従来型のネットワークでは、管理者が通常、各ルーターやスイッチごとに個別にルーティングの動作を設定します。SDN構成ではポリシーをコントローラー側で一度定義すればネットワーク全体に自動的に適用されるため、変更が速く、規模が大きくなってもミスが起きにくくなります。

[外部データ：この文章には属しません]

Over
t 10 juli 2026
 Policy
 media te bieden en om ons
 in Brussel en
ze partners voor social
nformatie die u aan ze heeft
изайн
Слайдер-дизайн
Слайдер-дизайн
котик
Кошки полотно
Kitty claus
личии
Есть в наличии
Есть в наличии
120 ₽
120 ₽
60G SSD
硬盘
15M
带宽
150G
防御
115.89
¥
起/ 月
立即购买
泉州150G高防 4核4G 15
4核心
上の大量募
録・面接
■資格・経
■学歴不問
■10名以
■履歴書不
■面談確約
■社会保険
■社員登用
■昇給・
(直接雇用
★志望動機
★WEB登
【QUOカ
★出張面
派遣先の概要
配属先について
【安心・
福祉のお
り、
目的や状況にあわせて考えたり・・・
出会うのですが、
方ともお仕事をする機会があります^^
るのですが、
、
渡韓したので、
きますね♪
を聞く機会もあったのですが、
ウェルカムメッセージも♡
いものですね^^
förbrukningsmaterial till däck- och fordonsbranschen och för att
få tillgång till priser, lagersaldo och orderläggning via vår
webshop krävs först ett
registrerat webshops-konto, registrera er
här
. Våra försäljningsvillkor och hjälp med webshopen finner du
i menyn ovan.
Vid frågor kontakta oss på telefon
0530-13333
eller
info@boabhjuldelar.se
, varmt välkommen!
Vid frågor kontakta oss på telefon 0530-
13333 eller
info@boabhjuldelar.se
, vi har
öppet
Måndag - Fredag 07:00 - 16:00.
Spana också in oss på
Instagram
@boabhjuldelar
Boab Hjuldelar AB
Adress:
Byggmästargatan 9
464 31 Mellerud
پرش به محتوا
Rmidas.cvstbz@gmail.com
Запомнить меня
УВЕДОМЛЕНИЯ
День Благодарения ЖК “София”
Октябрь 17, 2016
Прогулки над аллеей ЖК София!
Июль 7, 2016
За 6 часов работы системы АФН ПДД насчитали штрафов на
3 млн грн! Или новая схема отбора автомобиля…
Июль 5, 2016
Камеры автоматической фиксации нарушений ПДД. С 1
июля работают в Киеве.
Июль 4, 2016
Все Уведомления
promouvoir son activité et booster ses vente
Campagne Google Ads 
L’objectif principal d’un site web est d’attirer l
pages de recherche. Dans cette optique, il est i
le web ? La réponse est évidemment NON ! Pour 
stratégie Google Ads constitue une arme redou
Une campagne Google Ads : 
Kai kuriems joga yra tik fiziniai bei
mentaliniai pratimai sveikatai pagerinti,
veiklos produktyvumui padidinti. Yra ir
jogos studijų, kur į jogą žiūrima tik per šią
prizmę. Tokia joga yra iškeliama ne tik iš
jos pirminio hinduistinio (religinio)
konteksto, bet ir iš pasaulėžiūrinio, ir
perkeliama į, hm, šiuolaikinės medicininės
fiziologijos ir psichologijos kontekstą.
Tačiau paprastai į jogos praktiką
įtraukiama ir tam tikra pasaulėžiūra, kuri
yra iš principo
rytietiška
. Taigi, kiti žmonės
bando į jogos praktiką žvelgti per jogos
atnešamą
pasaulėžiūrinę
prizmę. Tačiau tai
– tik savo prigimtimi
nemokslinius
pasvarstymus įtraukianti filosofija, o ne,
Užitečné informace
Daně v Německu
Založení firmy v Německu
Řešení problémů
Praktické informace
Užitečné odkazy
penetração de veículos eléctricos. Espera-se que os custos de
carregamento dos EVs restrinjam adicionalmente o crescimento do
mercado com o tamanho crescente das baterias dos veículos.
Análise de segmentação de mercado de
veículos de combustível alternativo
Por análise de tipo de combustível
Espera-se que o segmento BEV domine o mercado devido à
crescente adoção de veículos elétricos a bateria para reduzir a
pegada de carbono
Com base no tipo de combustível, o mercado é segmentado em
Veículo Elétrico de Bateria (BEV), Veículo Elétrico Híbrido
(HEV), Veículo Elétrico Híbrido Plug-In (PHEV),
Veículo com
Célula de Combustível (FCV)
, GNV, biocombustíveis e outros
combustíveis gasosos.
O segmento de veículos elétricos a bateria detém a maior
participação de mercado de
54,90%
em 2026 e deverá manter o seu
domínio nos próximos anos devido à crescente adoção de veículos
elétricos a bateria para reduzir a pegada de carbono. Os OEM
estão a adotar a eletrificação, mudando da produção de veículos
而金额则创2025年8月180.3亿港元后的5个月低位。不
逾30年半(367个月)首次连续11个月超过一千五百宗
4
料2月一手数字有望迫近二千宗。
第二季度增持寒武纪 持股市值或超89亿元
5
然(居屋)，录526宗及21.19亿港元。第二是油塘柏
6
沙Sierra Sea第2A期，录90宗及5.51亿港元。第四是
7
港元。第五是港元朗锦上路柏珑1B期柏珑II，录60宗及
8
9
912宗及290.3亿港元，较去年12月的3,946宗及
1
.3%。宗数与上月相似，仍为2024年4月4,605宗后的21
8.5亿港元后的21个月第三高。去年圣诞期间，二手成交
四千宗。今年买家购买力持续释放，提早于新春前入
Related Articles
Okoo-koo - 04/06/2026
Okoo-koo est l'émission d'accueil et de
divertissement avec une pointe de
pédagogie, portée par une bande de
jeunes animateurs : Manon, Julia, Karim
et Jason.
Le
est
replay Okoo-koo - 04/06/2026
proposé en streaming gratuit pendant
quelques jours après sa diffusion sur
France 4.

手動設定ではなくプログラムで制御できるネットワークになる

SDNはネットワークの動作をソフトウェアのインターフェース(API)を通じて公開するため、機器ごとに手作業で設定する必要がなくなり、ネットワークの動作を自動化・スクリプト化し、リアルタイムの状況に応じて動的に変更できるようになります。

大規模データセンターやクラウド事業者が主な利用者

SDNは、ネットワークの規模が大きく、変化が頻繁で、集中的な自動化が必要な環境で最も価値を発揮します。大規模データセンター、クラウド基盤事業者、大規模な仮想化ネットワークを運用する通信事業者などが典型的な利用者で、一般的な家庭や小規模オフィスのネットワークとは事情が異なります。

なぜ大規模環境でこの分離が重要になるのか

数千台のスイッチが存在するネットワークでは、ルーティングの変更を機器ごとに手作業で設定するのは時間がかかりミスも起きやすくなります。この判断をソフトウェア側に集約することで、管理者、あるいは自動化されたシステムが、1か所でネットワーク全体の動作を変更できるようになります。これが大手クラウド事業者がSDNを広く採用した主な理由です。

SDNとネットワーク機能仮想化の関係

SDNは、専用ハードウェア機器(物理的なファイアウォールやロードバランサーなど)の機能を、標準的なサーバー上で動くソフトウェアに置き換えるネットワーク機能仮想化(NFV)と併せて語られることがよくあります。両者は関連が深く、一緒に導入されることも多いですが、SDNはあくまで制御プレーンとデータプレーンの分離を指し、ハードウェア機能そのものの仮想化を指す言葉ではありません。

よくある質問

SDNは家庭用ネットワークにも関係がありますか?

直接的にはあまり関係ありません。SDNが提供する複雑さと集中制御の価値は、機器が多く、要件が頻繁に変化する大規模ネットワークで主に発揮されるもので、一般的な家庭や小規模オフィスのネットワークが置かれている状況とは異なります。

OpenFlowはSDNを実現する唯一の方法ですか?

いいえ。OpenFlowはSDNを広めたプロトコルですが、現在では他の方式やコントローラー・スイッチ間のプロトコルも存在し、最新のSDN実装の中にはOpenFlowに依存しないものもあります。